Bostonia: MOC Pioneering a Cloud Mall

With Massachusetts pledging $3 million in state support, BU leaders in April announced plans for development of a path-breaking computing cloud that could spur economic growth and technology innovation.

The plan calls for hosting the MOC at the MGHPCC data center, where it would tap the computational power of BU and its MOC partners, who have jointly contributed $16 million to MGHPCC, leveraging the $3 million matching grant from the state. Besides the participating universities, MOC partners are tech firms Red Hat, Cisco, EMC, Juniper Networks, SGI, Mellanox, Plexxi, Riverbed, Enterprise DB, Cambridge Computer Services, and DataDirect Networks.

The MOC concept of a cloud marketplace grew out of BU research in 2009. In a recent paper, Bestavros and Krieger argue that closed clouds usually have a single provider, who “alone has access to the operational data.” For this and other reasons, they write, “in the long run, if only a handful of major providers continue to dominate the public cloud marketplace, then any innovation can only be realized through one of them.”

With a cloud designed like the MOC, their paper says, “many stakeholders, rather than just a single provider, participate in implementing and operating the cloud. This creates a multisided marketplace in which participants freely cooperate and compete with each other, and customers can choose among numerous competing services and solutions.”

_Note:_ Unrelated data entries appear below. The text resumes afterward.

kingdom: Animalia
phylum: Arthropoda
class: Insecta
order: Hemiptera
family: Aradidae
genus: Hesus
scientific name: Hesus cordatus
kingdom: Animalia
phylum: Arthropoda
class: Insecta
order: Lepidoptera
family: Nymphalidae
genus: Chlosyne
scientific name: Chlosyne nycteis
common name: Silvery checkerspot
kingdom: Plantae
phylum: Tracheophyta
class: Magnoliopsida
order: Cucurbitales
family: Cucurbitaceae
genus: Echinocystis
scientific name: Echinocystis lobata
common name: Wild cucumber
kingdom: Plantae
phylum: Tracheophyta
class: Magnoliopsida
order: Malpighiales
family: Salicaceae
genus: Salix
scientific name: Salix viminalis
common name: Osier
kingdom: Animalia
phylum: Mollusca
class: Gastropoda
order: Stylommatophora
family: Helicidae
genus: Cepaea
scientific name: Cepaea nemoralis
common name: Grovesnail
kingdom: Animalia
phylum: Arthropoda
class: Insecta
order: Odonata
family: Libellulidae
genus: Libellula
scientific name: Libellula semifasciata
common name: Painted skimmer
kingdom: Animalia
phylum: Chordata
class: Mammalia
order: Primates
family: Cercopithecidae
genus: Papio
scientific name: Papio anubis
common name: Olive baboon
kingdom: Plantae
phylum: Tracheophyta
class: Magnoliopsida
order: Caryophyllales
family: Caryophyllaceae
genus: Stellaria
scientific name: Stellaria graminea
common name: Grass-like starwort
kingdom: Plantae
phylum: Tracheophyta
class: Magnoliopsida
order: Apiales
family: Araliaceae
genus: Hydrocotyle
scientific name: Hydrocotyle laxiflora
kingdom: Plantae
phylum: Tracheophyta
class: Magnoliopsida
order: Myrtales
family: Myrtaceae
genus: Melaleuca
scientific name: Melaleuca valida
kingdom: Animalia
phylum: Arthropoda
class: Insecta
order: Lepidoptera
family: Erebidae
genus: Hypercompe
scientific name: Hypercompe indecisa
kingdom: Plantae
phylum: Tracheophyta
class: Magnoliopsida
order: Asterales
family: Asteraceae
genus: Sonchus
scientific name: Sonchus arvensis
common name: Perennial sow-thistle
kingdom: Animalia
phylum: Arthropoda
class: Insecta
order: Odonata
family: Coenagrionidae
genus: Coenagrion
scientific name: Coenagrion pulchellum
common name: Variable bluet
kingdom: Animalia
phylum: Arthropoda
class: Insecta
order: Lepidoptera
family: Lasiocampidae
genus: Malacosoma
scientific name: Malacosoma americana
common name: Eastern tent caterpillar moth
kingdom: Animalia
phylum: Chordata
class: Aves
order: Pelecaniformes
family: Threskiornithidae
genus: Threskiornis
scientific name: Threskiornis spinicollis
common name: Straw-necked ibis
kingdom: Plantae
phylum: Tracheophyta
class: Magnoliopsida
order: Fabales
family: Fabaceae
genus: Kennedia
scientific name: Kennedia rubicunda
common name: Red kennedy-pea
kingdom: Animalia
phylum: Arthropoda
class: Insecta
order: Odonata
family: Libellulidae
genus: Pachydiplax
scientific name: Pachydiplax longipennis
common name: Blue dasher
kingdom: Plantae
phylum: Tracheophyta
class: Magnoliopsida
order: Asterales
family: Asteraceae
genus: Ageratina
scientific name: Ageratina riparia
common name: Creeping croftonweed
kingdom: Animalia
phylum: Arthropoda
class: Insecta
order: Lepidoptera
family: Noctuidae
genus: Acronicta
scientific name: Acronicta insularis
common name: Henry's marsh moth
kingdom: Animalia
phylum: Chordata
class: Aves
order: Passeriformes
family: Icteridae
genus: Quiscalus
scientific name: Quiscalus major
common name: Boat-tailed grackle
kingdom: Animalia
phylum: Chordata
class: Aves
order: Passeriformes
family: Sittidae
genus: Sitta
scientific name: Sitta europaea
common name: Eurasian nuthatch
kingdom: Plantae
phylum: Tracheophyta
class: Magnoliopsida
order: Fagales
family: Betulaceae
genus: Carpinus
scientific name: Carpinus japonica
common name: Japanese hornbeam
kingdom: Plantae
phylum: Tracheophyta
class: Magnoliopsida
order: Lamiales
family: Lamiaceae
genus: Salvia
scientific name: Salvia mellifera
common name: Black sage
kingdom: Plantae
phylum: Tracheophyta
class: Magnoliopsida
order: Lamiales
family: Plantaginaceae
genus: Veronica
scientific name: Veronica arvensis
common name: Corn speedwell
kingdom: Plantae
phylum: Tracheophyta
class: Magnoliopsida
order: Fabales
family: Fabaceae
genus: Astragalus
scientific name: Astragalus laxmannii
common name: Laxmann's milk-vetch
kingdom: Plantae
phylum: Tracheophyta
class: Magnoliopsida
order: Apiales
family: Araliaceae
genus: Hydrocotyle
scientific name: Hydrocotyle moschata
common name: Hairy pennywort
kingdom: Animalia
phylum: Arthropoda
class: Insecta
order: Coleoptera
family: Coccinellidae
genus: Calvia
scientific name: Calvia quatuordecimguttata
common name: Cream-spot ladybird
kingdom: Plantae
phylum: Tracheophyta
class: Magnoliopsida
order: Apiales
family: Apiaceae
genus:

Another advantage: an open cloud would be more secure than a closed one, Bestavros and Krieger say. It is “the best way to make sure that software is clean,” according to Bestavros, especially as American tech companies complain that federal computer snooping might scare off billions of dollars’ worth of cloud computing customers. With a public, open cloud like the MOC, “the National Security Agency cannot put backdoors in an open-source code, because you can see what the software is doing,” he says.